▶ _TASK_:
If a line in the entries below contains "adjustable", copy it.

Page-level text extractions
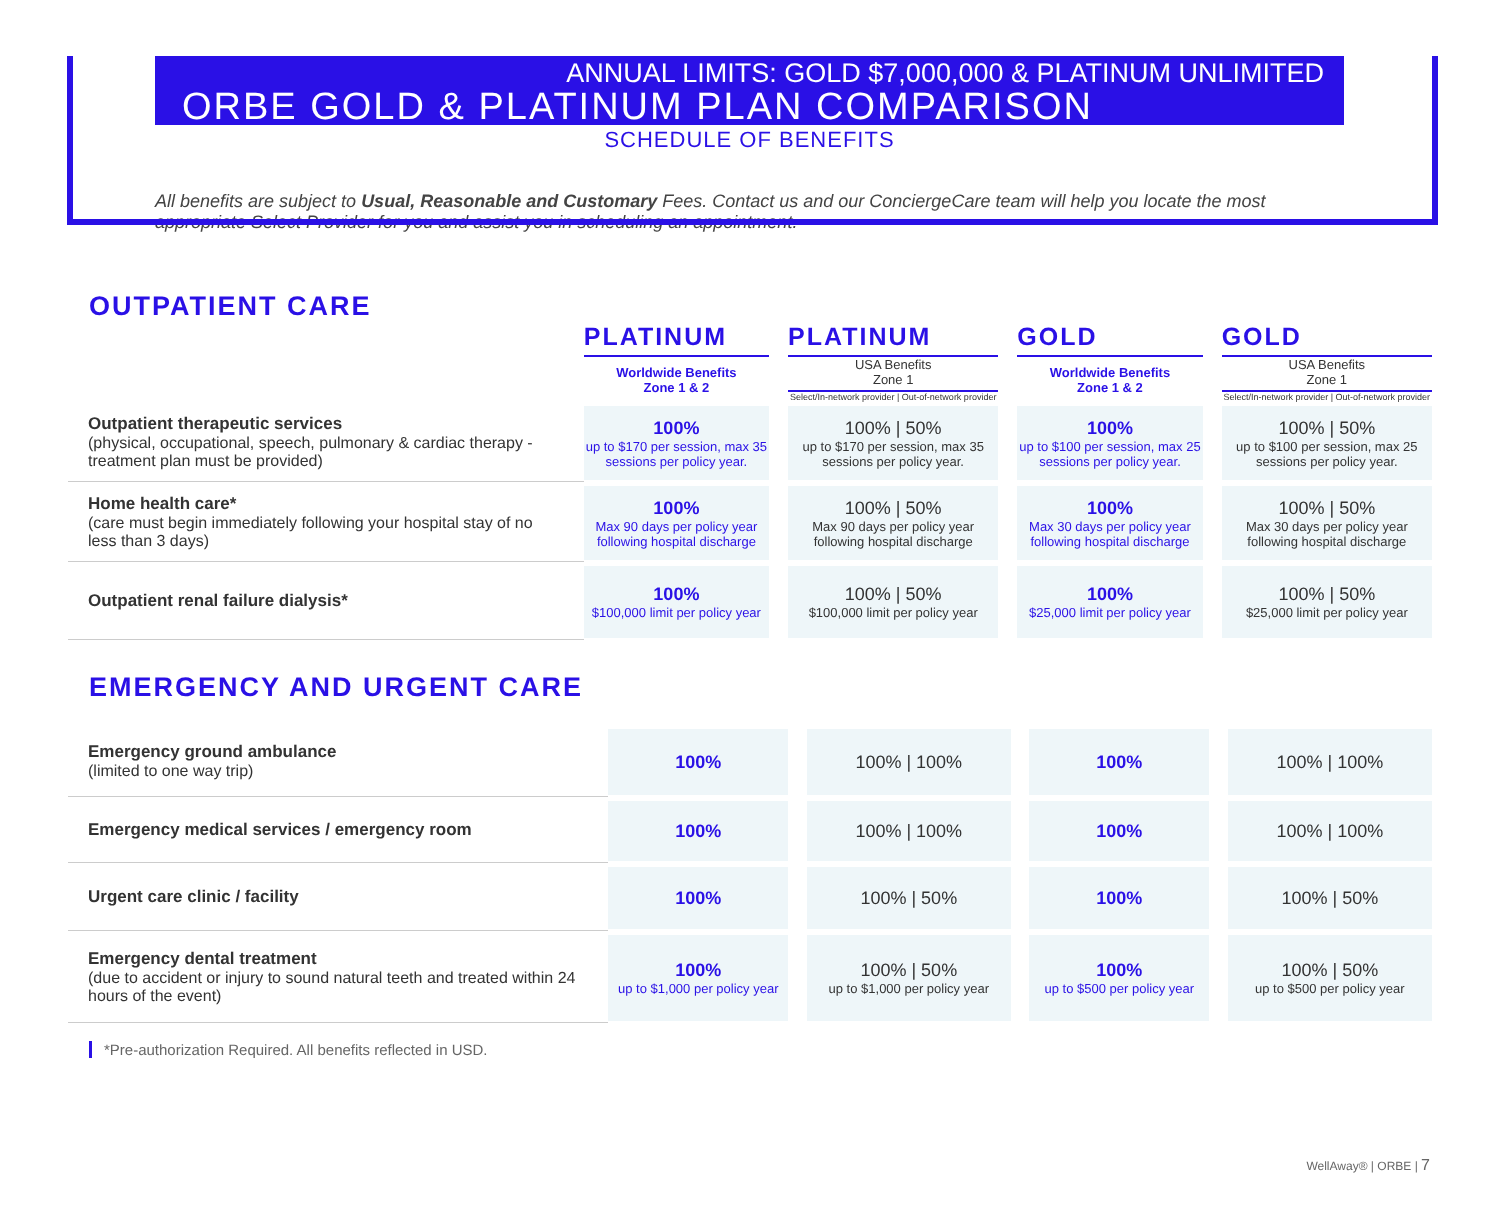ANNUAL LIMITS: GOLD $7,000,000 & PLATINUM UNLIMITED
ORBE GOLD & PLATINUM PLAN COMPARISON
SCHEDULE OF BENEFITS
All benefits are subject to Usual, Reasonable and Customary Fees. Contact us and our ConciergeCare team will help you locate the most appropriate Select Provider for you and assist you in scheduling an appointment.
OUTPATIENT CARE
| | PLATINUM | | PLATINUM | | GOLD | | GOLD |
| | Worldwide Benefits Zone 1 & 2 | | USA Benefits Zone 1 Select/In-network provider / Out-of-network provider | | Worldwide Benefits Zone 1 & 2 | | USA Benefits Zone 1 Select/In-network provider / Out-of-network provider |
| Outpatient therapeutic services (physical, occupational, speech, pulmonary & cardiac therapy - treatment plan must be provided) | 100% up to $170 per session, max 35 sessions per policy year. | | 100% / 50% up to $170 per session, max 35 sessions per policy year. | | 100% up to $100 per session, max 25 sessions per policy year. | | 100% / 50% up to $100 per session, max 25 sessions per policy year. |
| Home health care* (care must begin immediately following your hospital stay of no less than 3 days) | 100% Max 90 days per policy year following hospital discharge | | 100% / 50% Max 90 days per policy year following hospital discharge | | 100% Max 30 days per policy year following hospital discharge | | 100% / 50% Max 30 days per policy year following hospital discharge |
| Outpatient renal failure dialysis* | 100% $100,000 limit per policy year | | 100% / 50% $100,000 limit per policy year | | 100% $25,000 limit per policy year | | 100% / 50% $25,000 limit per policy year |
EMERGENCY AND URGENT CARE
| Emergency ground ambulance (limited to one way trip) | 100% | | 100% / 100% | | 100% | | 100% / 100% |
| Emergency medical services / emergency room | 100% | | 100% / 100% | | 100% | | 100% / 100% |
| Urgent care clinic / facility | 100% | | 100% / 50% | | 100% | | 100% / 50% |
| Emergency dental treatment (due to accident or injury to sound natural teeth and treated within 24 hours of the event) | 100% up to $1,000 per policy year | | 100% / 50% up to $1,000 per policy year | | 100% up to $500 per policy year | | 100% / 50% up to $500 per policy year |
*Pre-authorization Required. All benefits reflected in USD.
WellAway® | ORBE | 7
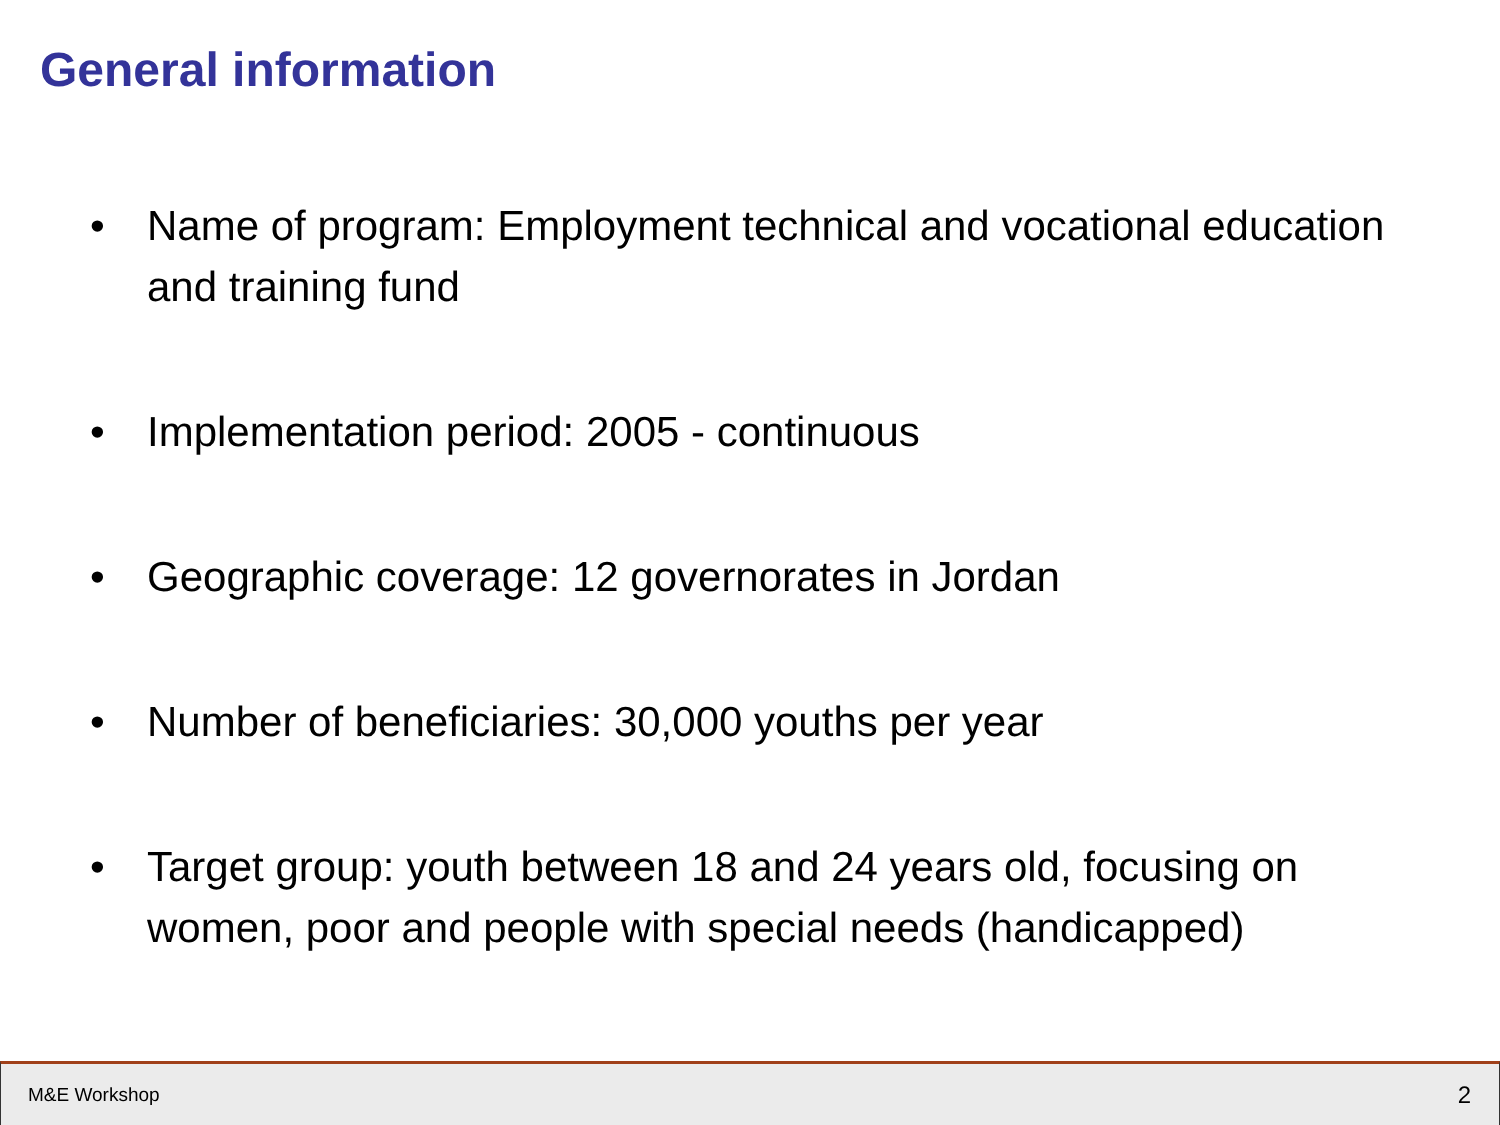General information
• Name of program: Employment technical and vocational education and training fund
• Implementation period: 2005 - continuous
• Geographic coverage: 12 governorates in Jordan
• Number of beneficiaries: 30,000 youths per year
• Target group: youth between 18 and 24 years old, focusing on women, poor and people with special needs (handicapped)
M&E Workshop 2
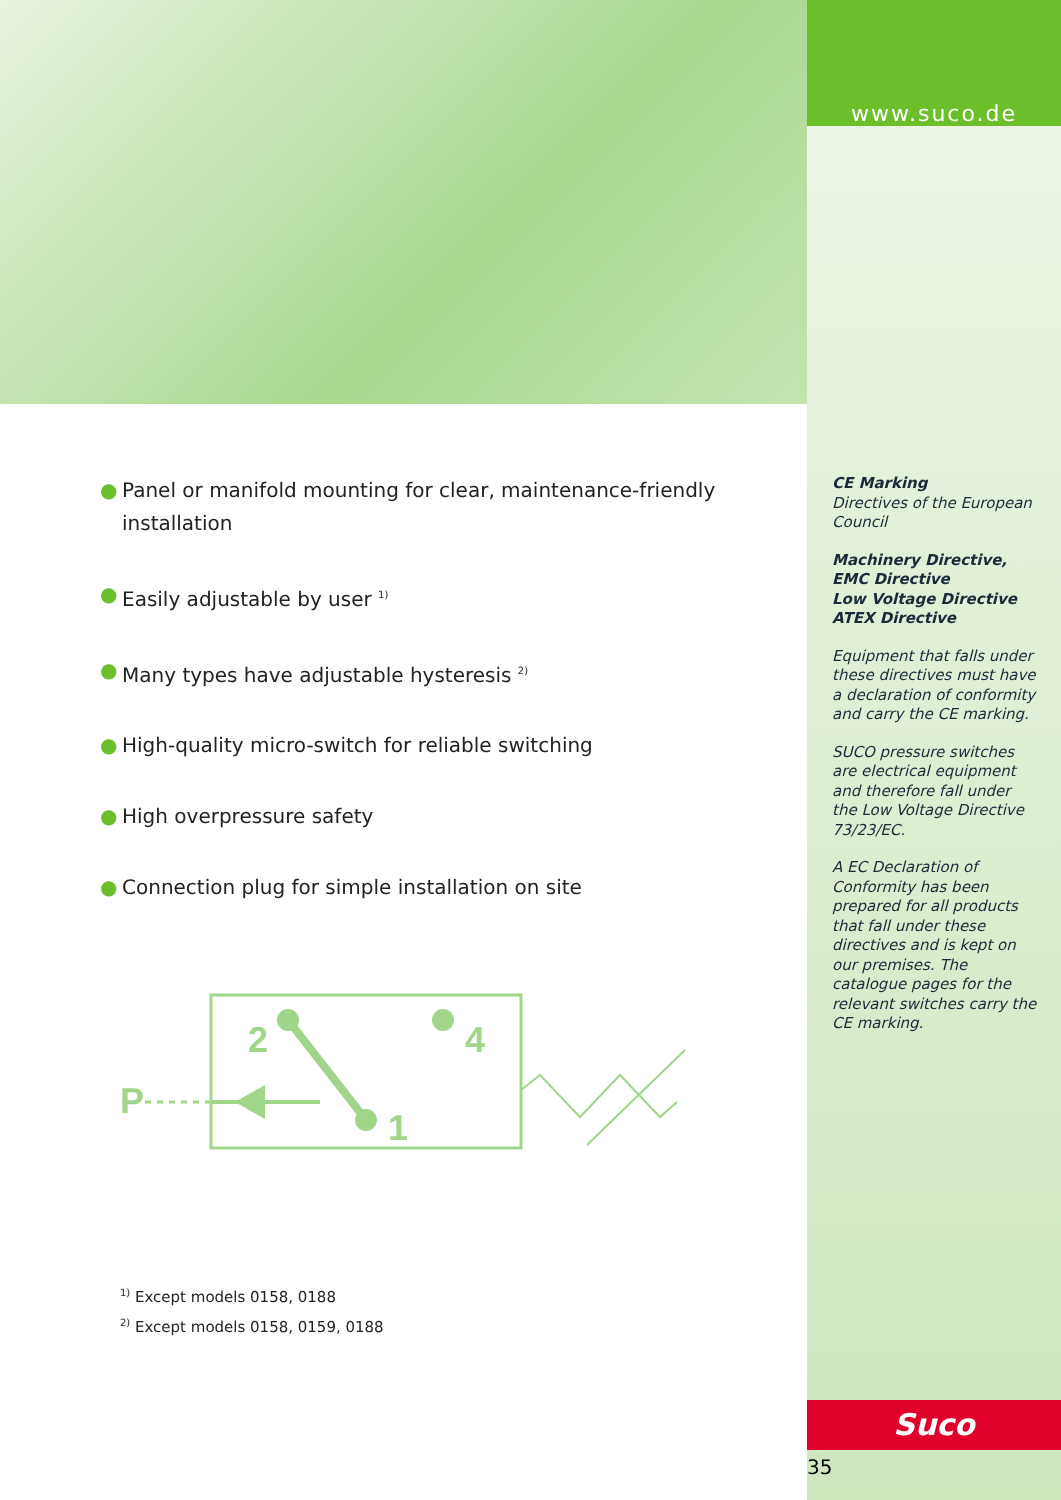● Panel or manifold mounting for clear, maintenance-friendly installation
● Easily adjustable by user <sup>1)</sup>
● Many types have adjustable hysteresis <sup>2)</sup>
● High-quality micro-switch for reliable switching
● High overpressure safety
● Connection plug for simple installation on site
P
2
4
1
<sup>1)</sup> Except models 0158, 0188
<sup>2)</sup> Except models 0158, 0159, 0188
www.suco.de
CE Marking
Directives of the European Council
Machinery Directive,
EMC Directive
Low Voltage Directive
ATEX Directive
Equipment that falls under these directives must have a declaration of conformity and carry the CE marking.
SUCO pressure switches are electrical equipment and therefore fall under the Low Voltage Directive 73/23/EC.
A EC Declaration of Conformity has been prepared for all products that fall under these directives and is kept on our premises. The catalogue pages for the relevant switches carry the CE marking.
Suco
35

▶ _RESPONSE TO THE EXERCISE_:
● Easily adjustable by user <sup>1)</sup>
● Many types have adjustable hysteresis <sup>2)</sup>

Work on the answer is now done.